_Your goal:_
Return, exactly and in full, the lines of the records below starting at the one with "(1092, 207) none -> [87,211,99,222] A" and ending at the one with "[954,853,1002,866] 19-04 ->", and no other lines.

_Provided records:_
• • •

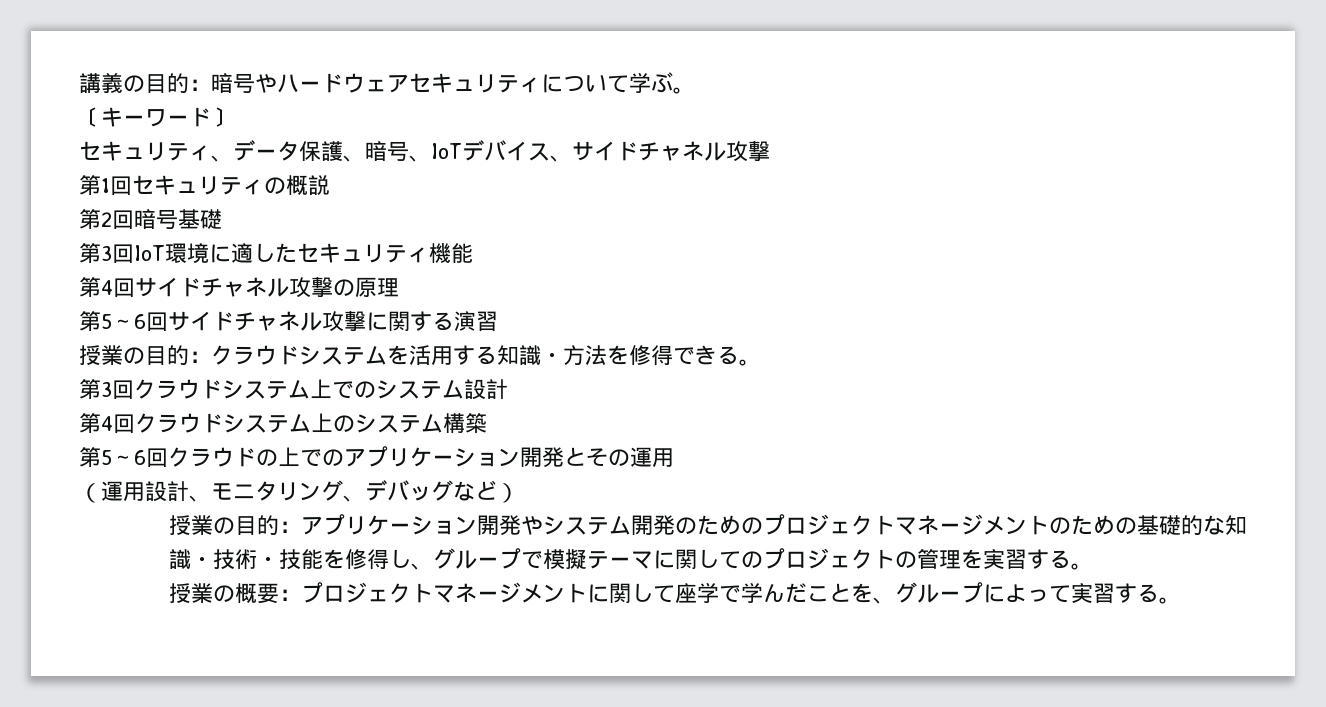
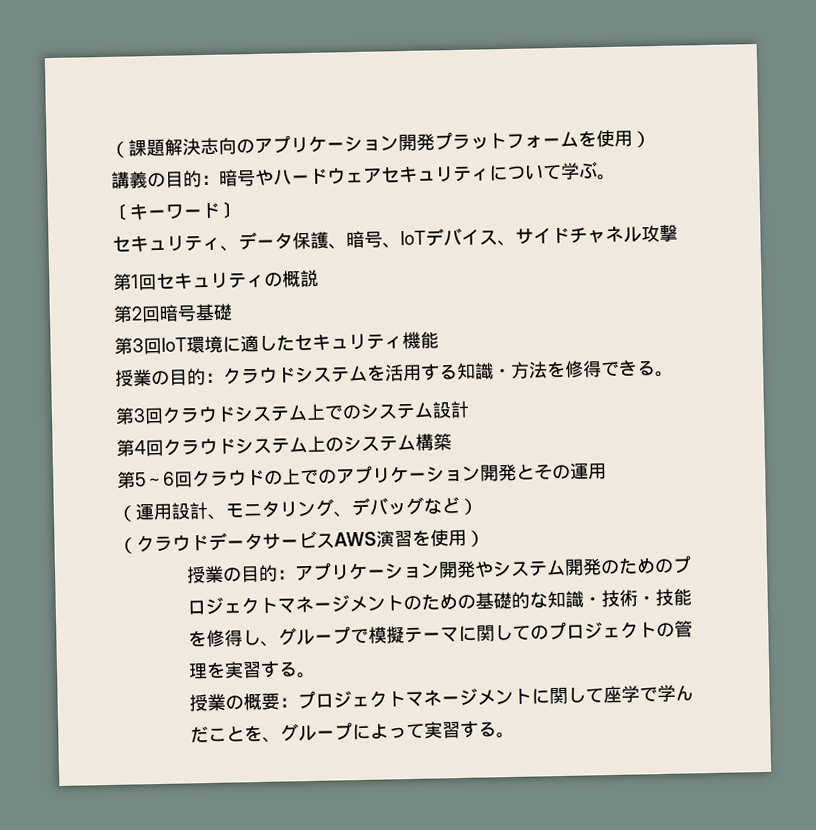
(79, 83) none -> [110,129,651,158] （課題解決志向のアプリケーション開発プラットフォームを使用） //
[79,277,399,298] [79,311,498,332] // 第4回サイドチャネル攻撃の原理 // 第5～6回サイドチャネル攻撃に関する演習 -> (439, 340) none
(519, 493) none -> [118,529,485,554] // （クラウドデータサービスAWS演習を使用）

• • •

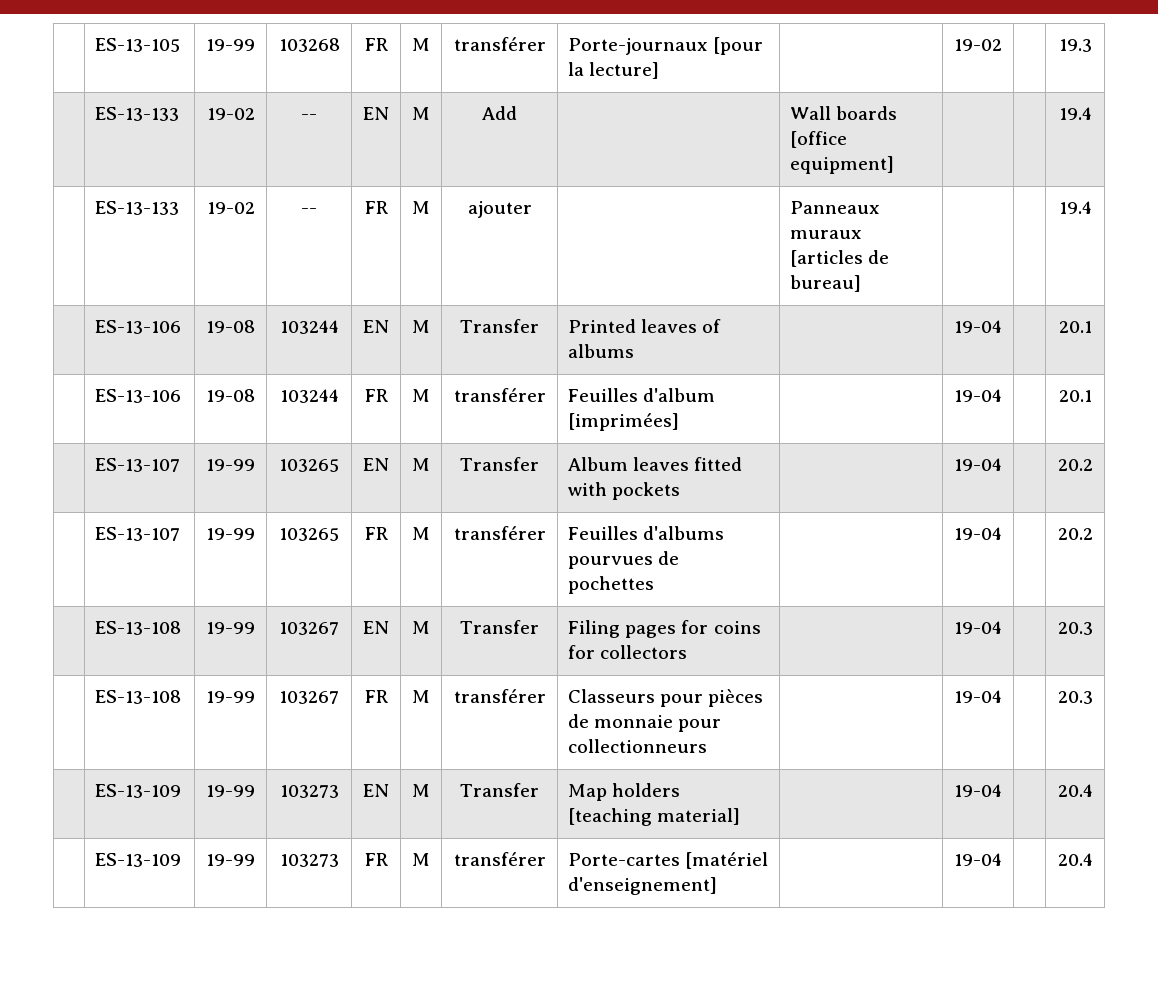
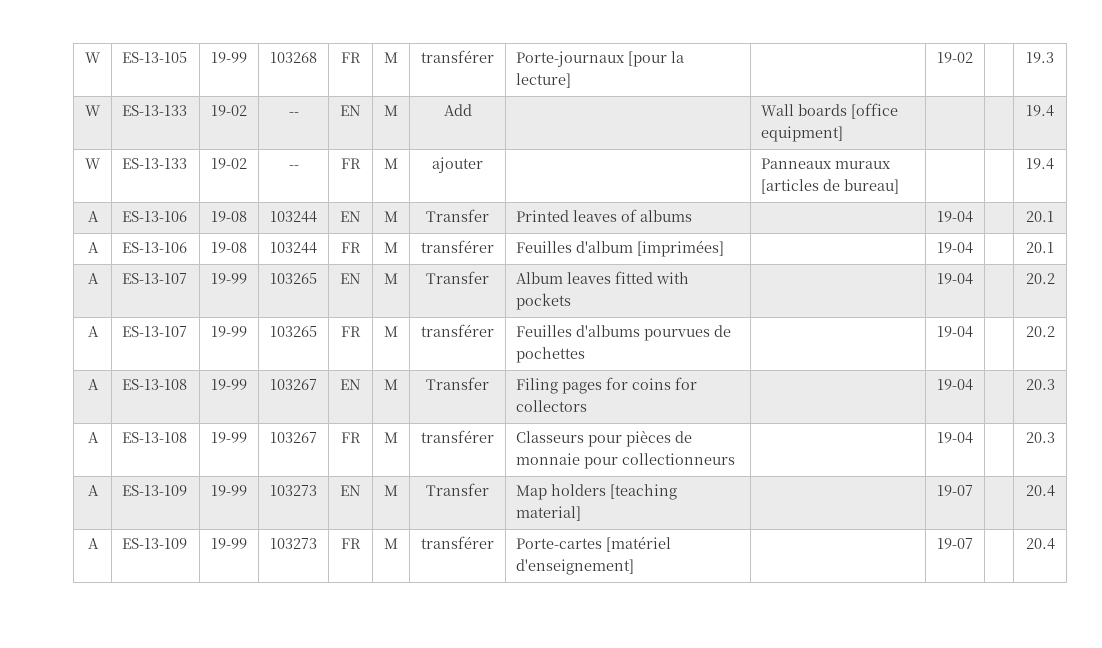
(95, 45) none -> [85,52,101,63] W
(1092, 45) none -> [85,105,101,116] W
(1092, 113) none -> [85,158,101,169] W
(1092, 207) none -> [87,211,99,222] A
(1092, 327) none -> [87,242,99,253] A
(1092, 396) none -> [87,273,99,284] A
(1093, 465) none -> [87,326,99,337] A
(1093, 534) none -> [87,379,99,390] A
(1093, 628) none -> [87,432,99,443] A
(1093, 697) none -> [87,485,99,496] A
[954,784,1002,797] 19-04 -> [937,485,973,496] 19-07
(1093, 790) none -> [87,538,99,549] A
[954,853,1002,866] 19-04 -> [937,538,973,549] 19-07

• • •

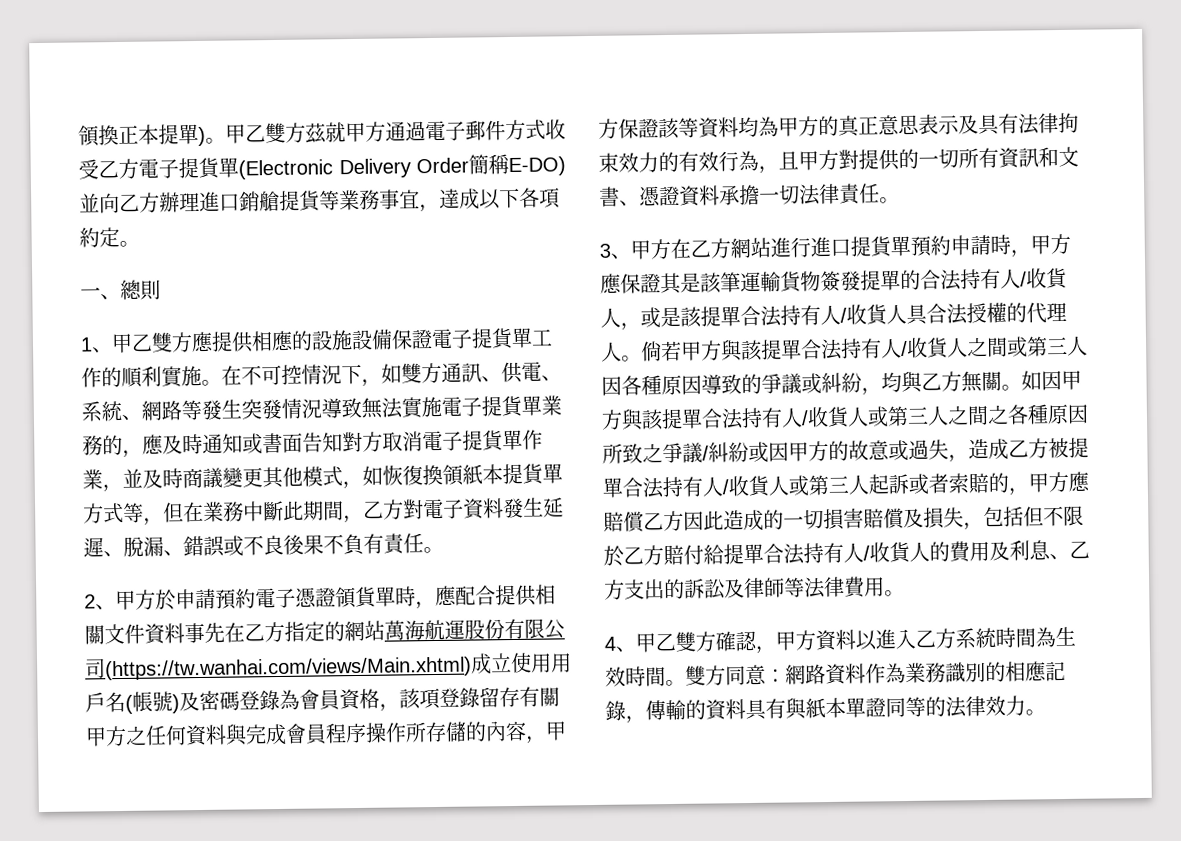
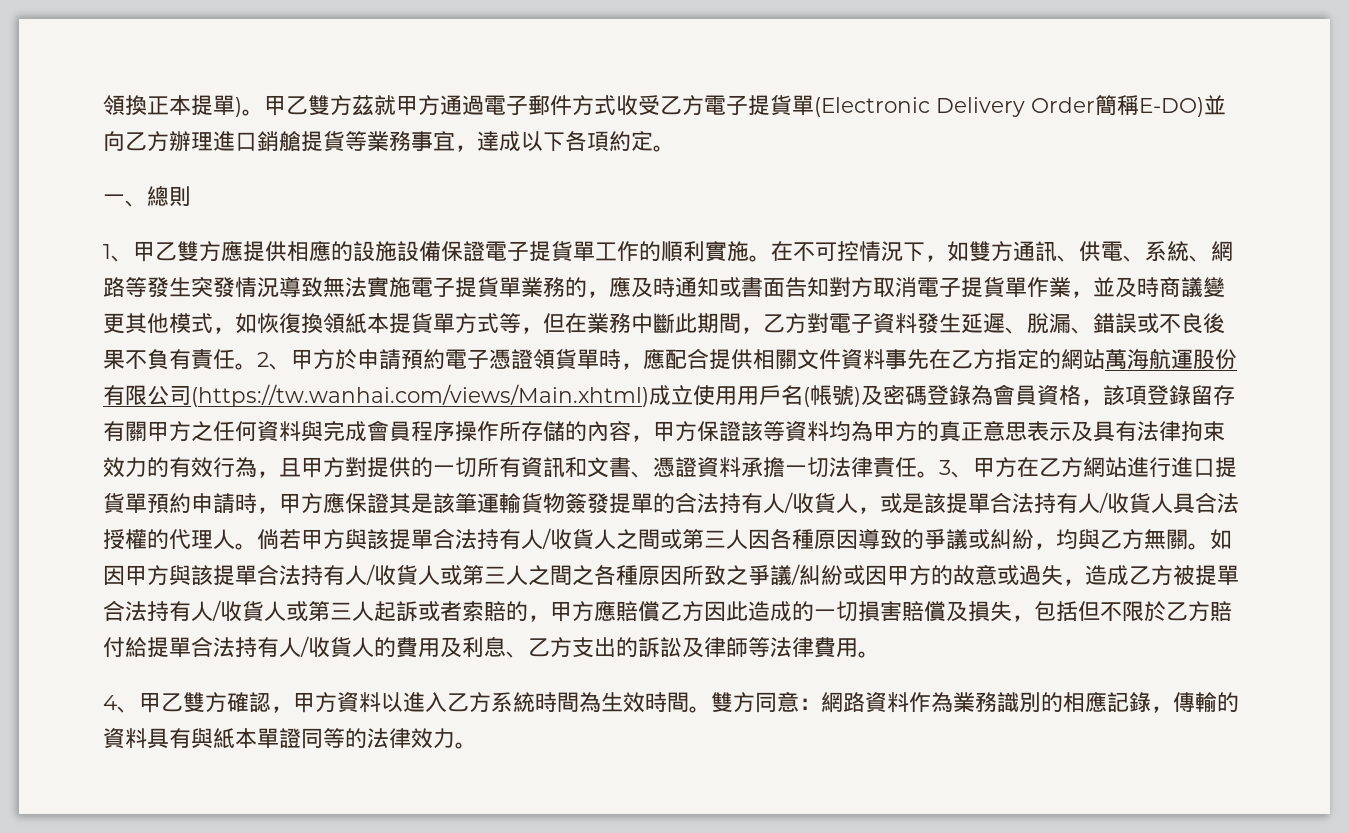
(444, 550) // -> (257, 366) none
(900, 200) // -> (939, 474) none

• • •

_Exercise solution:_
(1092, 207) none -> [87,211,99,222] A
(1092, 327) none -> [87,242,99,253] A
(1092, 396) none -> [87,273,99,284] A
(1093, 465) none -> [87,326,99,337] A
(1093, 534) none -> [87,379,99,390] A
(1093, 628) none -> [87,432,99,443] A
(1093, 697) none -> [87,485,99,496] A
[954,784,1002,797] 19-04 -> [937,485,973,496] 19-07
(1093, 790) none -> [87,538,99,549] A
[954,853,1002,866] 19-04 -> [937,538,973,549] 19-07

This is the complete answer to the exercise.